Comparing these two passages, I count fifteen differences: (1) The first sentence in the magazine version is “Then I turn left – north – along the beach,” whereas the book version’s first sentence is “Then I turn left along the beach, northward”; (2) the magazine version says “stride easily”; the book version says “stride along”; (3) the magazine version has a comma after “beach”; the book version doesn’t; (4) the magazine version says “comfortable walking”; the book version says “easy walking”; (5) the magazine version has a comma after “porches”; the book version doesn’t; (6) the magazine version says, “At the water’s edge, I pass”; the book version says, “I pass at the water’s edge”; (7) The magazine version has a period after “Nags Head Fishing Pier”; the book version has a dash; (8) the word after “wobbly-kneed” in the magazine version is “yet”; in the book version, it’s “though’; (9) the magazine version has a semi-colon after “angling from it”; the magazine version has a period; (10) “the” before “landward” in the magazine becomes “its” in the book; (11) “it has a bar” in the magazine” becomes “the pier has a bar” in the book; (12) the magazine says “a luncheonette”; the book just says “luncheonette”; (13) the magazine says “a fishing-tackle store”; the book just says “fishing-tackle store”; (14) in the magazine, there’s semi-colon after “driftwood”; in the book, there’s a comma; (15) in the magazine, there’s a semi-colon after “end”; in the book there’s a comma.

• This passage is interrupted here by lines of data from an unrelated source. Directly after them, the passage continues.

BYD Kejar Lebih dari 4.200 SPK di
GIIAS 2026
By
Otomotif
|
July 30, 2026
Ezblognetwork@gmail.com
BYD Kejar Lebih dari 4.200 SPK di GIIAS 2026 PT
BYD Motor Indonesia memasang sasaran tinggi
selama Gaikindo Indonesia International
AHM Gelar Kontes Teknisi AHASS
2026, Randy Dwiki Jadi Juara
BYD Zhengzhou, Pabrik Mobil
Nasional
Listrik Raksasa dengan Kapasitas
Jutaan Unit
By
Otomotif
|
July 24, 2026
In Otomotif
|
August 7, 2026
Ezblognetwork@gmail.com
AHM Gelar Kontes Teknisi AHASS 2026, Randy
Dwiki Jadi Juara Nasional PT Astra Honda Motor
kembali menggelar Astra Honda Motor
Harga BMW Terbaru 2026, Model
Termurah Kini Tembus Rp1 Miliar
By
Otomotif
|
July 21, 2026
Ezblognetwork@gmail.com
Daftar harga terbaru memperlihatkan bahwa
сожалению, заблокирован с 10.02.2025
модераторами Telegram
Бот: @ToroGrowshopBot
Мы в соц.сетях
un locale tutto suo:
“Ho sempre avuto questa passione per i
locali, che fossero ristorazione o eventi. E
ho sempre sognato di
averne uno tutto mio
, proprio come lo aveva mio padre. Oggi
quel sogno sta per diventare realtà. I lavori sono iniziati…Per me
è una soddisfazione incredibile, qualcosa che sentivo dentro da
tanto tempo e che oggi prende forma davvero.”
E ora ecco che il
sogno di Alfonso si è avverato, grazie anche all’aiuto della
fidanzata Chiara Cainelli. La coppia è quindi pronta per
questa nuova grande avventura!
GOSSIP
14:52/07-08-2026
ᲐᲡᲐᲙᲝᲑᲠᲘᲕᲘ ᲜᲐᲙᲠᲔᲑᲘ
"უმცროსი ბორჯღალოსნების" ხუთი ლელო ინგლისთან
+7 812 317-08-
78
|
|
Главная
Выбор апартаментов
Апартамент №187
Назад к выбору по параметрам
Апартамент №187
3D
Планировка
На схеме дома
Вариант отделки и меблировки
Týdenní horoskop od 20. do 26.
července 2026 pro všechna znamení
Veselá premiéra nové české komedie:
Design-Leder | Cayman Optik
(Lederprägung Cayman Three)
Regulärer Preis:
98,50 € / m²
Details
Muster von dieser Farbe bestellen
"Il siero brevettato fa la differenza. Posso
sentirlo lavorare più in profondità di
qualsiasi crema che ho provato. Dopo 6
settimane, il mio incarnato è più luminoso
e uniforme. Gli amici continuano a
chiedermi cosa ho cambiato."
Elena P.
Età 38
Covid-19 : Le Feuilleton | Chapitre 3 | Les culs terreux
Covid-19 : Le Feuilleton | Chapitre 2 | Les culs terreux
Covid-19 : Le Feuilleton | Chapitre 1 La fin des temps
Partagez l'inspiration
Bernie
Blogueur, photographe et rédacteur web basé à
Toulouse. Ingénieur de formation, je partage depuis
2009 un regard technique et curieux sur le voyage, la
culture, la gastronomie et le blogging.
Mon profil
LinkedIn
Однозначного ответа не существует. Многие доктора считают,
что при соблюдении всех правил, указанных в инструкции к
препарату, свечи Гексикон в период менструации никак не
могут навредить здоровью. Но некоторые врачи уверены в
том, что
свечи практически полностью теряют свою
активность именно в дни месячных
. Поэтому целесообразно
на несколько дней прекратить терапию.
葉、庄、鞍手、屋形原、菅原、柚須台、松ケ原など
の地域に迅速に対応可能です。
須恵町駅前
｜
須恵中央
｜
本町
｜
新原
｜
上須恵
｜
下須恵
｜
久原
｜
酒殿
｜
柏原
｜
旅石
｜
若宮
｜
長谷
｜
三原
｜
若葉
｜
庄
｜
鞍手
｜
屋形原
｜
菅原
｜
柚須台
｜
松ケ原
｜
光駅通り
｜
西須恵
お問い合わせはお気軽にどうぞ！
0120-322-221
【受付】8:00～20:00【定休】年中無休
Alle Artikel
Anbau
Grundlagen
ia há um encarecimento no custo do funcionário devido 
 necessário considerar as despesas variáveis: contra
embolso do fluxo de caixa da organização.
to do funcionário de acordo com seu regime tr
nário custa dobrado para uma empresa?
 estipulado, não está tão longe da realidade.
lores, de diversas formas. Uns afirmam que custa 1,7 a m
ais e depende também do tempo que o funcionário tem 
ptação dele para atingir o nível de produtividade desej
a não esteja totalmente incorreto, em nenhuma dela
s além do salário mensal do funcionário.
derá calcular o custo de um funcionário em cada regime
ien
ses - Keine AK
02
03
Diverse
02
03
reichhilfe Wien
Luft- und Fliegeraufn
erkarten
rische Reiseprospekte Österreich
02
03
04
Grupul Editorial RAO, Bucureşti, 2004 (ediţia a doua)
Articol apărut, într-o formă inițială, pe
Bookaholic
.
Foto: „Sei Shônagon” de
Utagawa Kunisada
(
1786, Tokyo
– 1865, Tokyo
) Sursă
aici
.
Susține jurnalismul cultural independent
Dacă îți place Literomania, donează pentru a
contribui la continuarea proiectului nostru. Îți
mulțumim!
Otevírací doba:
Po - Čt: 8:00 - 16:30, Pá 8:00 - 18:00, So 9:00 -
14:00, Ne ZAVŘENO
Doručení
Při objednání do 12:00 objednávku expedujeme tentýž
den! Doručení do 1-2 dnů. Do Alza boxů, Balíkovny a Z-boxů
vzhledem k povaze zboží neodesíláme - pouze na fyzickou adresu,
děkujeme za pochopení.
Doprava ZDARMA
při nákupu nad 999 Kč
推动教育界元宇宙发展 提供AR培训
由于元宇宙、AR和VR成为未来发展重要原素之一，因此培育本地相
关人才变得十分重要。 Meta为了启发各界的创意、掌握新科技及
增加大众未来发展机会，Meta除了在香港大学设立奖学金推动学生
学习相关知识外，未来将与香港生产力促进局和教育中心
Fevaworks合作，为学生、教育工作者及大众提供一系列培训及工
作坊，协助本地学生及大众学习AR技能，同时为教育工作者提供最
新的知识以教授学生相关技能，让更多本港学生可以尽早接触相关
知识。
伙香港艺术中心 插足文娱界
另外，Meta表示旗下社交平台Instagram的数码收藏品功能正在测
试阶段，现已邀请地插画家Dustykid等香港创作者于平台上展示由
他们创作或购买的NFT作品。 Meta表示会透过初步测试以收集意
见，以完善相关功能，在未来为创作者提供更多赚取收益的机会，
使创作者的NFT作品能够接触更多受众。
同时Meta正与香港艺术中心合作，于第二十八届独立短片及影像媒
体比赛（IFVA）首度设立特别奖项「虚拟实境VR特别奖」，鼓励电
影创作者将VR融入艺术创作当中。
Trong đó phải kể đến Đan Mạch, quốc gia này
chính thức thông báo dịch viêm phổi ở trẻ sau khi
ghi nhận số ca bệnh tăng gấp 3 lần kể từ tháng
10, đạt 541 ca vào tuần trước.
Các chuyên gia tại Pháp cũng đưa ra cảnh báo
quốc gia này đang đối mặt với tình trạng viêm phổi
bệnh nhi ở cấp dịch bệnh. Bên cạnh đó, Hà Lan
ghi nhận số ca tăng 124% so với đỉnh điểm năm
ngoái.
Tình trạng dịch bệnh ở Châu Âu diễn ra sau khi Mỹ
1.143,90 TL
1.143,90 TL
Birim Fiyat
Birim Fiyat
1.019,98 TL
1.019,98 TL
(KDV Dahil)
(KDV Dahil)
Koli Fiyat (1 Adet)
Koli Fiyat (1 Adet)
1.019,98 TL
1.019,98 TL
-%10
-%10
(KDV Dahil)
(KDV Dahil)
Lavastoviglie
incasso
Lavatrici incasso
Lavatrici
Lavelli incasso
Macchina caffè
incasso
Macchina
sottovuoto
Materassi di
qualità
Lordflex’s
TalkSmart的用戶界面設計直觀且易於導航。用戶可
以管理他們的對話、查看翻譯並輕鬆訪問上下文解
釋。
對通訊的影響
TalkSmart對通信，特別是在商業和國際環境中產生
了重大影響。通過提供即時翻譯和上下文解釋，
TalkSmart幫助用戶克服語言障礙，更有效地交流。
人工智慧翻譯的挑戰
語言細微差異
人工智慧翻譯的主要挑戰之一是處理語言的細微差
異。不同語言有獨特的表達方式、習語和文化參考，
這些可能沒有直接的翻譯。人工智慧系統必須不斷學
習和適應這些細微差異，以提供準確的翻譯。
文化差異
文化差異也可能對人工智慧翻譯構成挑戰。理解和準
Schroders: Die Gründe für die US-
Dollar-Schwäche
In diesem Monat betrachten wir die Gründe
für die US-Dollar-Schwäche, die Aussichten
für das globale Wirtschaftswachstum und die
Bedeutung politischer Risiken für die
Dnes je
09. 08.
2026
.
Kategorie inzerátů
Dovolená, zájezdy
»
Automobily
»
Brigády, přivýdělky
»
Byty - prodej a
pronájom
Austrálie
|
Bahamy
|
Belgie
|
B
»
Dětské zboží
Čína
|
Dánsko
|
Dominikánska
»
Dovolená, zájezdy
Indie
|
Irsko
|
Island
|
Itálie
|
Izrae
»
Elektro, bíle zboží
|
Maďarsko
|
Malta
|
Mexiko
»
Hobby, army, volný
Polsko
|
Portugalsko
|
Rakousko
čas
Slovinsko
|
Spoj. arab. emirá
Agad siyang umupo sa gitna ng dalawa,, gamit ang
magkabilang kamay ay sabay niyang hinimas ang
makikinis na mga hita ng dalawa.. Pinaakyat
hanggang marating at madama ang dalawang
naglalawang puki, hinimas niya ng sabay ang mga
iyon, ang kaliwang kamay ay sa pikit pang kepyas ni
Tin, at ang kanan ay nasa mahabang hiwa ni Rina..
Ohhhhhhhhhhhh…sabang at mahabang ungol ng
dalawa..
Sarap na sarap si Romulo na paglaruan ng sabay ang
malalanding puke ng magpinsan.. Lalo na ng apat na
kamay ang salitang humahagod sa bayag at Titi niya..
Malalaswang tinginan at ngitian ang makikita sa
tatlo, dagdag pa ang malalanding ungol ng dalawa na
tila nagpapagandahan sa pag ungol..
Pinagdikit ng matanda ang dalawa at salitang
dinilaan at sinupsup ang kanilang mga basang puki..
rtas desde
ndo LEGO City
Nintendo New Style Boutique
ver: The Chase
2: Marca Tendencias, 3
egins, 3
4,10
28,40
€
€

These differences – most of them minor syntactical adjustments – show the numerous decisions Bailey faced in structuring his piece. They are typical of the differences that exist between the two texts in almost every paragraph. It’s difficult to say which version is better. Looking at the two versions of the “beach walk” passage, I like that “left – north” in the first sentence of The New Yorker version; it’s a subtle touch, signaling that we’re in the presence of a walker for whom direction is important, so much so that when he says “left,” he immediately wants to be more precise, and so quickly adds “north” in the same breath. Also, I find The New Yorker version’s “At the water’s edge, I pass a child” smoother than the book’s “I pass at the water’s edge a child.” But I question The New Yorker’s use of semi-colons to separate the driftwood, black egg cases of skate, shells, and plastic fork(s) in the last sentence. The book uses commas to mark the separation, and even though there are two additional commas within “the driftwood, black egg cases of skate, shells, and plastic fork(s),” the sentence still makes sense and flows much better than it does when it’s riddled with semi-colons. I also prefer the book’s use of a dash after “Nags Head Fishing Pier” that immediately ushers in the vivid adjectives “battered-looking, spindly-legged, and wobbly-kneed.” In the magazine piece, the use of a period, instead of a dash, delays the occurrence of these adjectives until after the start of the new sentence.

Both versions are great – full of open-air immediacy, fresh and vibrant as Winslow Homer watercolors. I think the New Yorker changes reflect its Strunkian approach to style, particularly Strunk’s well-known injunction, “Omit needless words!” My favorite sentence in The Outer Banks is the simple, but thrilling, “Saturday morning, and I drive northward up the Banks.” It’s the beginning of an excursion, and I’m happy to be along. But what about that "and”? I don't consider it needless, but I'll bet William Strunk would. I check The New Yorker version. Sure enough, Strunk has struck again; “and” is omitted; "northward" is trimmed to "north." The sentence - “Saturday morning, I drive north up the Banks” - is cleaner, but somehow less buoyant and carefree.